Mrs. Musgrove senior, in Persuasion, is nothing but a soft-hearted fool, and “Captain Wentworth should be allowed some credit for the self-command with which he attended to her large fat sighings over the destiny of a son whom, alive, nobody had cared for.”

The middle-aged women without daughters, such as Lady Russell and Mrs. Croft, in the same book, are allowed to be sensible, but a mother with grown-up daughters seems always to be mercilessly delineated by Jane.

Of Mr. Austen not much is known; he was a quiet, reserved man, noted for his good looks, and clever enough to educate his sons for the University himself. In his younger days he took pupils, and it was one of these pupils who in after years became so much attached to Cassandra that he entered into the engagement with her which terminated so sadly. Mr. Austen probably kept a restraining hand over his large household, and was responsible for the sensible and kindly upbringing which his daughters received; he seems to have placed no restraint whatever on their pleasures as they grew up. It may be noted that the husbands of all the foolish women in Jane’s books noted above are sensible, self-restrained, capable men.

As for the surroundings and small details of the home where Jane remained with her sister and parents when the brothers went out into the world, it is very difficult to give an adequate picture. There was a great simplicity, and an absence of many things which are now turned out in profusion by machinery but were then not known. We have all of us been in old houses of the simpler kind, and noted the severity of uncorniced walls, the smallness of the inconvenient sash-windows, the plainness of the whole aspect. To the furniture, also, the same remarks would apply, there would be fewer things and of a more solid kind. “Perhaps we should be most struck with the total absence of those elegant little articles which now embellish and encumber our drawing-room tables. We should miss the sliding bookcases, and picture stands, the letter weighing machines and envelope cases, the periodicals and illustrated newspapers—above all, the countless swarm of photograph books which now threaten to swallow up all space.” (Mr. Austen-Leigh in the Memoir.)

By the following quotation from Jane herself before the removal to Bath, what a vision is instantly conjured up of the yellow speckled prints in cheap, varnished frames, the crude colours and stereotyped subjects of those old pictures which still occasionally remain in the spare rooms of country houses—

“As to our pictures, the battle piece, Mr. Nibbs, Sir William East, and all the old heterogeneous miscellany, manuscript, scriptural pieces dispersed over the house are to be given to James. Your own drawings will not cease to be your own, and the two paintings on tin will be at your disposal. My mother says that the French agricultural prints in the best bedroom were given by Edward to his two sisters.”

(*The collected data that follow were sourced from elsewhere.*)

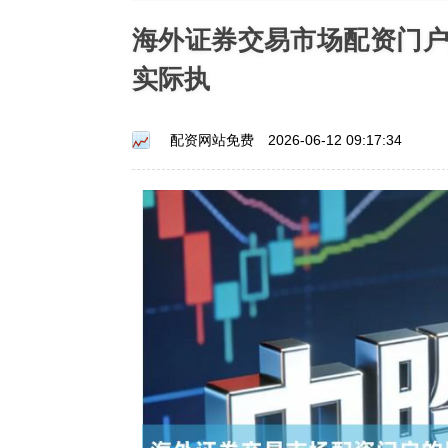
海外证券交易市场配资门
实际执
配资网站免费
2026-06-12 09:17:34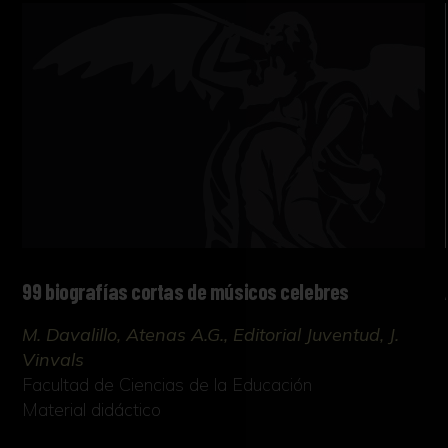
99 biografías cortas de músicos celebres
M. Davalillo, Atenas A.G., Editorial Juventud, J.
Vinvals
Facultad de Ciencias de la Educación
Material didáctico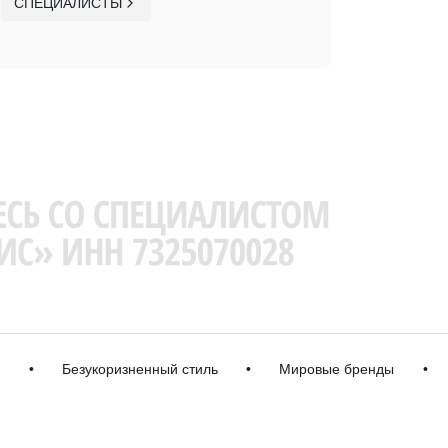
СПЕЦИАЛИСТЫ
Безукоризненный стиль
•
Мировые бренды
•
Кач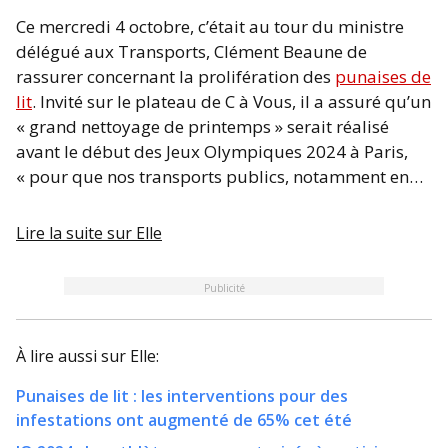
Ce mercredi 4 octobre, c’était au tour du ministre
délégué aux Transports, Clément Beaune de
rassurer concernant la prolifération des
punaises de
lit
. Invité sur le plateau de C à Vous, il a assuré qu’un
« grand nettoyage de printemps » serait réalisé
avant le début des Jeux Olympiques 2024 à Paris,
« pour que nos transports publics, notamment en…
Lire la suite sur
Elle
Publicité
À lire aussi sur
Elle
:
Punaises de lit : les interventions pour des
infestations ont augmenté de 65% cet été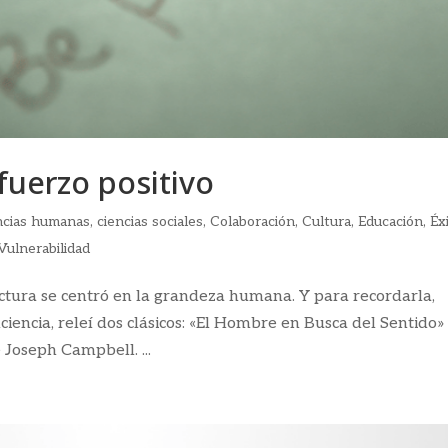
efuerzo positivo
ncias humanas
,
ciencias sociales
,
Colaboración
,
Cultura
,
Educación
,
Éx
Vulnerabilidad
tura se centró en la grandeza humana. Y para recordarla,
iencia, releí dos clásicos: «El Hombre en Busca del Sentido»
 Joseph Campbell. ...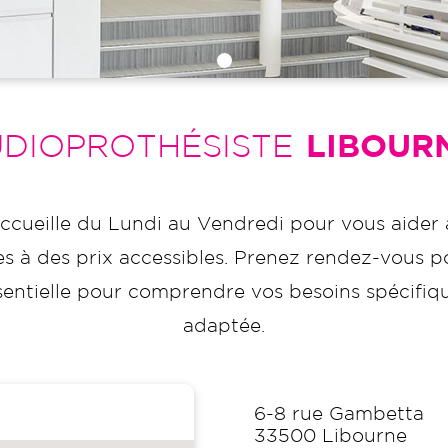
DIOPROTHÉSISTE
LIBOUR
ccueille du Lundi au Vendredi pour vous aider 
 à des prix accessibles. Prenez rendez-vous pou
tielle pour comprendre vos besoins spécifiques
adaptée.
6-8 rue Gambetta
33500
Libourne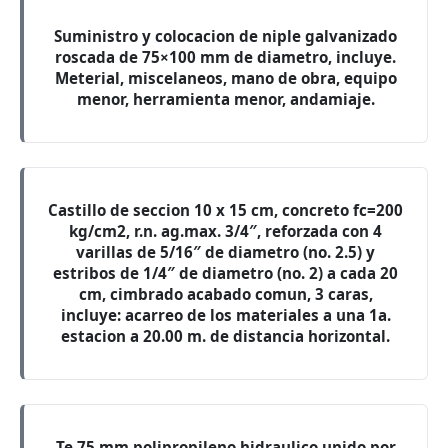
Suministro y colocacion de niple galvanizado
roscada de 75×100 mm de diametro, incluye.
Meterial, miscelaneos, mano de obra, equipo
menor, herramienta menor, andamiaje.
Castillo de seccion 10 x 15 cm, concreto fc=200
kg/cm2, r.n. ag.max. 3/4″, reforzada con 4
varillas de 5/16″ de diametro (no. 2.5) y
estribos de 1/4″ de diametro (no. 2) a cada 20
cm, cimbrado acabado comun, 3 caras,
incluye: acarreo de los materiales a una 1a.
estacion a 20.00 m. de distancia horizontal.
Te 75 mm polipropileno hidraulico unido por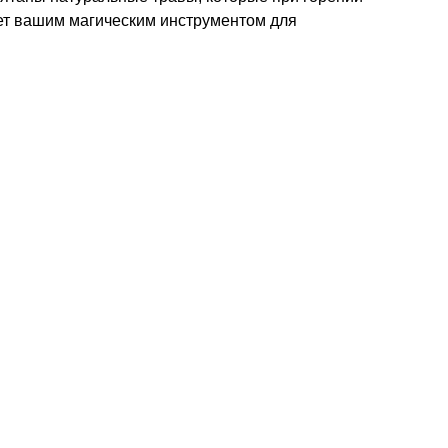
нет вашим магическим инструментом для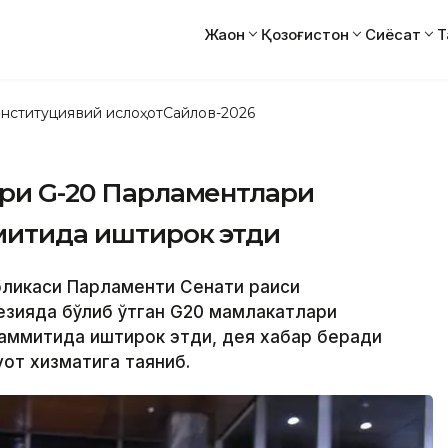
Жаҳон
Қозоғистон
Сиёсат
Т
нституциявий ислоҳот
Сайлов-2026
ари G-20 Парламентлари
ммитида иштирок этди
убликаси Парламенти Сенати раиси
езияда бўлиб ўтган G20 мамлакатлари
Саммитида иштирок этди, дея хабар беради
уот хизматига таяниб.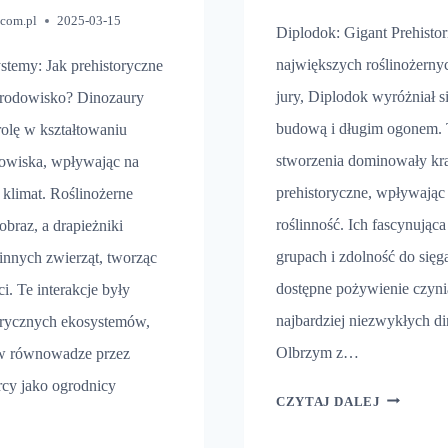
.com.pl
2025-03-15
Diplodok: Gigant Prehisto
największych roślinożerny
stemy: Jak prehistoryczne
jury, Diplodok wyróżniał s
 środowisko? Dinozaury
budową i długim ogonem. 
olę w kształtowaniu
stworzenia dominowały kr
dowiska, wpływając na
prehistoryczne, wpływając
i klimat. Roślinożerne
roślinność. Ich fascynując
obraz, a drapieżniki
grupach i zdolność do sięg
innych zwierząt, tworząc
dostępne pożywienie czyni
ci. Te interakcje były
najbardziej niezwykłych d
orycznych ekosystemów,
Olbrzym z…
 w równowadze przez
ercy jako ogrodnicy
DIPLODO
CZYTAJ DALEJ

In regard to minor matters of domestic comfort, lucifer matches were not in general use until 1834, though the fact that they were anticipated by some genius in advance of his time is evidenced by this advertisement in the Morning Post of 1788—

“For Travellers, Mariners, etc., Promethean Fire and Phosphorus.

“G. Watts respectfully acquaints the public that he has prepared a large variety of machines of a portable and durable kind, with Promethean fire, paper and match enclosed, most admirably calculated to prevent those disagreeable sensations which most frequently arise in the dreary hour of midnight, from sudden alarm, thieves, fire, or sickness.”